## Istruzioni da seguire
Ripeti per intero, per favore, il testo della pagina sul Vescovo di Jaffna.

## Testo della pagina
+ + + +
ROMA, martedì, 20 gennaio 2009 (ZENIT.org).- Un Vescovo del nord dello Sri Lanka, al ritorno da un’azione umanitaria realizzata in segreto per aiutare la popolazione nella zona di conflitto, ha chiesto al Presidente del Paese la fine dei bombardamenti contro i civili.
Dopo essersi visto negare l’accesso al distretto settentrionale di Vanni, teatro degli scontri tra le truppe governative e i ribelli, il Vescovo di Jaffna, monsignor Thomas Savundaranayagam, si è recato nella zona in incognito per valutare personalmente la situazione degli abitanti e prendere nota delle loro necessità.
+ + + +
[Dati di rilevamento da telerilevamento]
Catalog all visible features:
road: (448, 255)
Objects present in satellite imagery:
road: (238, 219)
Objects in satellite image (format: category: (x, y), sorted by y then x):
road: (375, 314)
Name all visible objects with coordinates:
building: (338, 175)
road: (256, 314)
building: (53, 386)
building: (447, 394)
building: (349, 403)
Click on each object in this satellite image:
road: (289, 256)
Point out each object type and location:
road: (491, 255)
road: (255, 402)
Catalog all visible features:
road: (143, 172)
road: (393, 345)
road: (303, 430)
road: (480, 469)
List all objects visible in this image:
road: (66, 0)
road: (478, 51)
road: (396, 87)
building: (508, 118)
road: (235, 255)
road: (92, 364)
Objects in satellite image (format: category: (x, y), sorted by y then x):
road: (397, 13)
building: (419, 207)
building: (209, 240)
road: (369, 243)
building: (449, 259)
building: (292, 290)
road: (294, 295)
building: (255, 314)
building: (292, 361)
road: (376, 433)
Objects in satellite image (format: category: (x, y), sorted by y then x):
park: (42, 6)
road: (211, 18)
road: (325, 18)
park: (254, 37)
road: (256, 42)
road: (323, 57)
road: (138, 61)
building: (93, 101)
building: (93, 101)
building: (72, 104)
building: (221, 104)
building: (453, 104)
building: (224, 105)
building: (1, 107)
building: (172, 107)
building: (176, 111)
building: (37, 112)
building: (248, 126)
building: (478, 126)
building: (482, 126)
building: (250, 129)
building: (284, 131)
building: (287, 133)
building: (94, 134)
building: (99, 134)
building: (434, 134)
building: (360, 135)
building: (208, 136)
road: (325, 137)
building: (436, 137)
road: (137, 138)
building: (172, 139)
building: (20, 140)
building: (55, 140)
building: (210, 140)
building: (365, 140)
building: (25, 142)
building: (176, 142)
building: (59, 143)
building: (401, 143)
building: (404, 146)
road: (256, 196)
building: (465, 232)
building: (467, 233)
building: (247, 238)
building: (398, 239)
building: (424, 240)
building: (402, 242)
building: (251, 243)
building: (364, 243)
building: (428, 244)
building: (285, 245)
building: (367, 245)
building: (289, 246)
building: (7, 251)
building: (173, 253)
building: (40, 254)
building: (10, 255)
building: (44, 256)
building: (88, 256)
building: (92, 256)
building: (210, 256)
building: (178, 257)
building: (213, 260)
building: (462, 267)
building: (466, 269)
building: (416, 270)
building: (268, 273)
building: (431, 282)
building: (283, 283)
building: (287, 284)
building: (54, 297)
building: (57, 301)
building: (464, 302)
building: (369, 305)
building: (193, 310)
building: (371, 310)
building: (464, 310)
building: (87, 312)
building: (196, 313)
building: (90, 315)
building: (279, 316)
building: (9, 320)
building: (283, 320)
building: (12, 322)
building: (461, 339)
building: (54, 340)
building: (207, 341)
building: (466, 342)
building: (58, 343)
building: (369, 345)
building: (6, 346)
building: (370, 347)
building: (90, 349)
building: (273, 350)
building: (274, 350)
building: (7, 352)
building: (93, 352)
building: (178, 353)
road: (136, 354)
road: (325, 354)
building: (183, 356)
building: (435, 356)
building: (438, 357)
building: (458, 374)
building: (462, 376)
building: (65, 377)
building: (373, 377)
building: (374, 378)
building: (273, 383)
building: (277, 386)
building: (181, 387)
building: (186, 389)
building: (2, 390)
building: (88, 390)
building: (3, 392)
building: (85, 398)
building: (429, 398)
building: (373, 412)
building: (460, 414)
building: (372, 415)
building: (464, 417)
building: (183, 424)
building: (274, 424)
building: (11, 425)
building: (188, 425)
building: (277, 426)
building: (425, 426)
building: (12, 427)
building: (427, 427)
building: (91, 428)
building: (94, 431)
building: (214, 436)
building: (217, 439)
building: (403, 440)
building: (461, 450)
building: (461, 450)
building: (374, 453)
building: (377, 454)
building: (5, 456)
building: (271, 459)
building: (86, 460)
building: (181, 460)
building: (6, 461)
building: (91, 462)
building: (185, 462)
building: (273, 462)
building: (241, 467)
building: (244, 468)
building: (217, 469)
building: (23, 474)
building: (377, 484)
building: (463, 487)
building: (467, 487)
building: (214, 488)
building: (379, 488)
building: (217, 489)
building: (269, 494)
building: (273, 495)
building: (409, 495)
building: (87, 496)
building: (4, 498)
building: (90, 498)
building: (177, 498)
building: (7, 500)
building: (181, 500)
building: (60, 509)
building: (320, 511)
+ + + +
## Soluzione del compito
ROMA, martedì, 20 gennaio 2009 (ZENIT.org).- Un Vescovo del nord dello Sri Lanka, al ritorno da un’azione umanitaria realizzata in segreto per aiutare la popolazione nella zona di conflitto, ha chiesto al Presidente del Paese la fine dei bombardamenti contro i civili.
Dopo essersi visto negare l’accesso al distretto settentrionale di Vanni, teatro degli scontri tra le truppe governative e i ribelli, il Vescovo di Jaffna, monsignor Thomas Savundaranayagam, si è recato nella zona in incognito per valutare personalmente la situazione degli abitanti e prendere nota delle loro necessità.